The leader of Poland's independent Solidarity trade union, Lech Walesa, called today for immediate negotiations with the communist authorities as Solidarity's first national congress came to an end.

Walesa's call came as Solidarity's newly elected leaders met in Gdansk to choose a 12-man inner cabinet to make day-to-day decisions for the union. The result of this presidium election was seen as a personal boost for Walesa, who had argued in favor of a strong central leadership.

Walesa had earlier found himself in danger of being outvoted on the union's National Consultative Committee, many of whose 107 members favor more radical policies. Several of his closest advisers failed to win seats on the committee.

In addition to the cabinet, the Consultative Committee also elected a liaison group composed of six representatives of the most powerful union branches. They will travel around the country to keep the rank-and-file in touch with the leaders' decisions.

As most of the 892 congress delegates left Gdansk for home, Communist Party leaders began assessing the results of the two-stage, 18-day meeting. The first reaction appeared to be that, despite the intransigence of some delegates and the political tone of many of the final resolutions, it could have been much worse.

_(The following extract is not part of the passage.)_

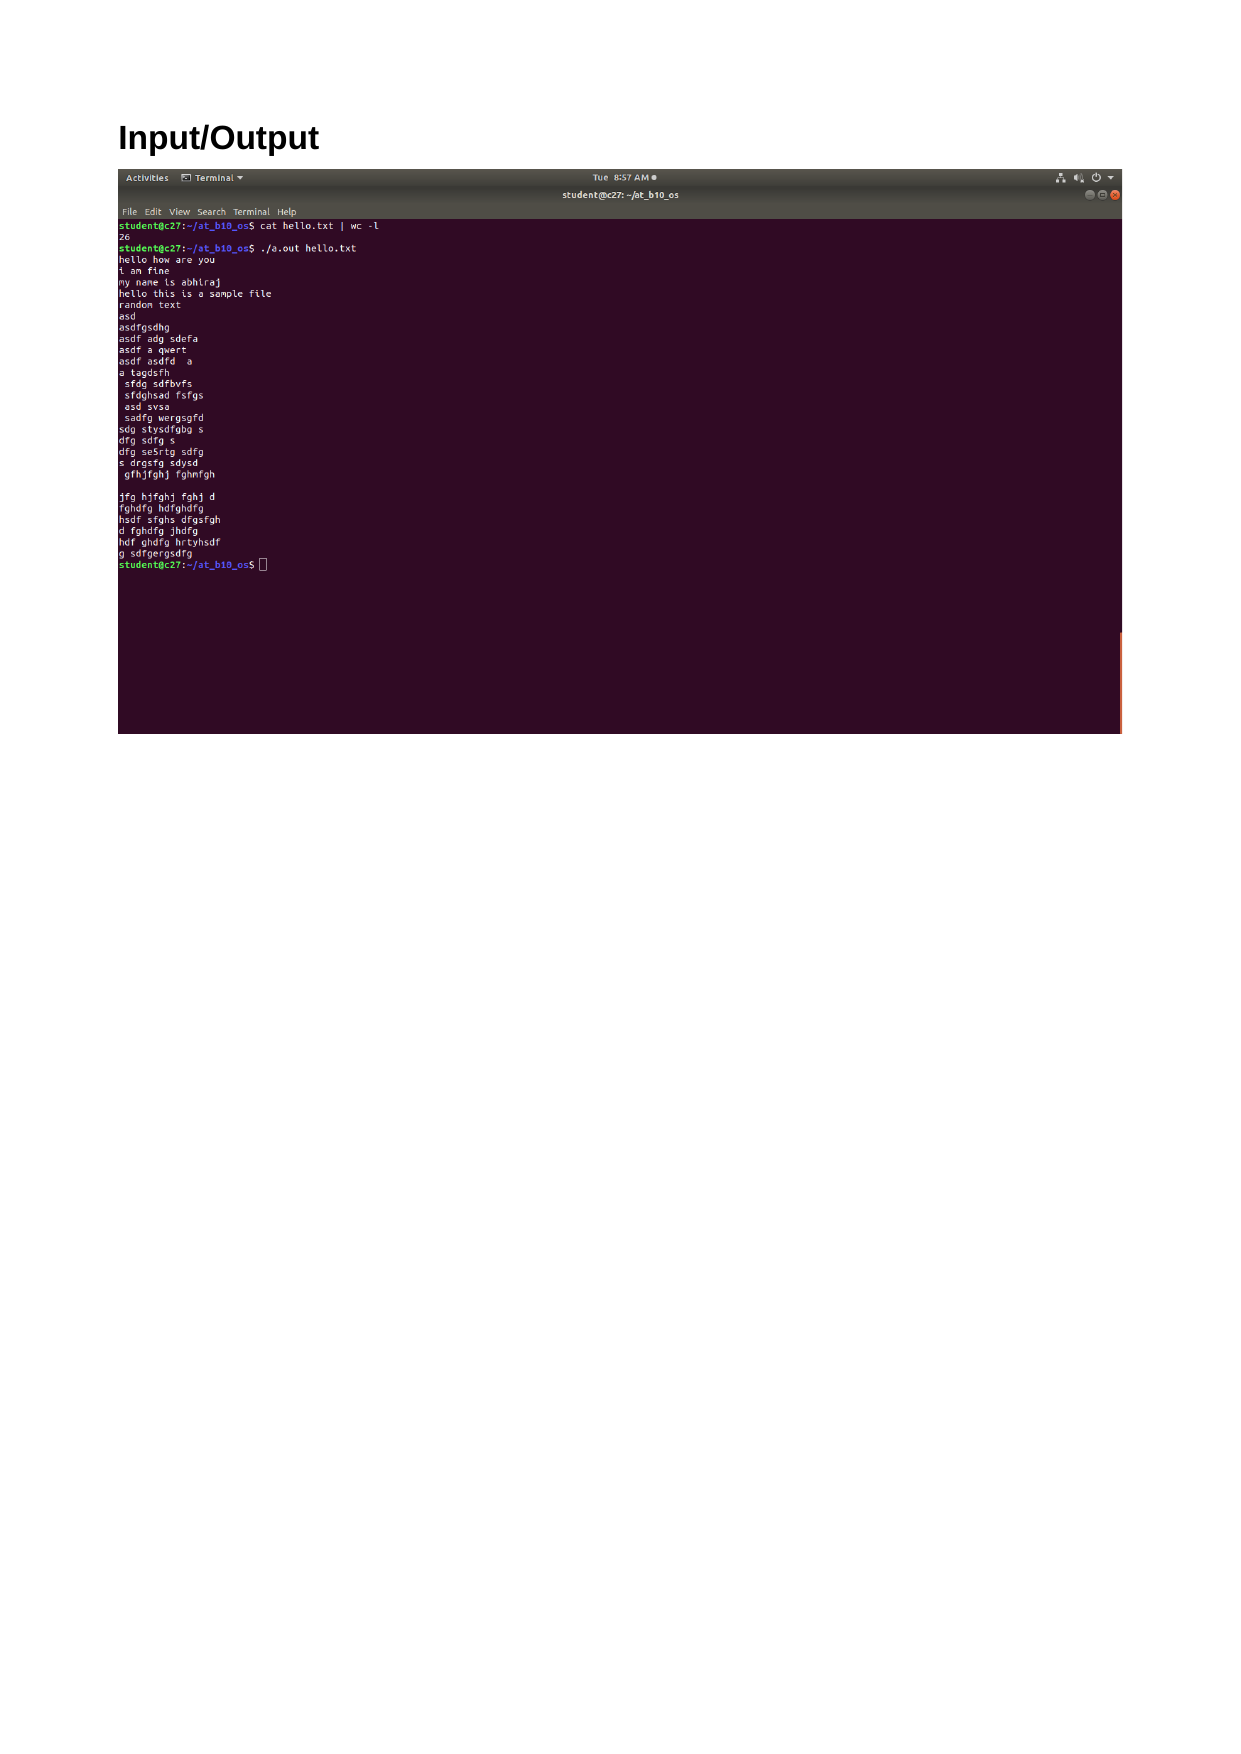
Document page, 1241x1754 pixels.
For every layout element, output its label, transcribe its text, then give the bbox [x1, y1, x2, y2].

subtitle Input/Output [118, 118, 1122, 157]
picture [118, 169, 1123, 734]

In Moscow, the Soviet Tass news agency condemned Solidarity's newly adopted platform as a counterrevolutionary document, Reuter reported. Tass charged that Solidarity was trying to place itself "above the party, the government, and above the (parliament)."

In an interview, Poland's First Deputy Premier Janusz Obodowski agreed that the second round was more acceptable to the government than the first, which ended with a demand for free elections and a message of support for other Eastern European free trade unionists.

Asked whether this meant there could be early talks between Solidarity's leaders and the authorities, he replied: "What other choice do both sides have except negotiations?"

Government-union negotiations were virtually suspended during the congress as a result of an earlier collapse of talks on Solidarity's demands for greater access to the news media. A resolution adopted by the congress calls for a nationwide warning strike within two weeks unless agreement is reached over price rises and economic reform.

Only after a meeting of the Communist Party's policy-making Central Committee, scheduled for next Wednesday and Thursday, will the regime's response to the congress become clear. The session could also determine the political future of the party leader, Stanislaw Kania, whose authority has been undermined by the continuing labor unrest.

There are threats of at least half a dozen regional strikes over issues ranging from harassment of Solidarity activists to poor food supplies. The Solidarity congress has appealed for a suspension of local protests pending talks with the government.

In an interview for Polish radio, Walesa said that talks were needed before winter, adding : "Without mutual trust, it will be impossible for us to get out of this mess. I think the time has come for us all to sit down at the table and start working for the good of all the people. . . . We remember that we are first of all Poles. We must rescue the economy and rescue the country."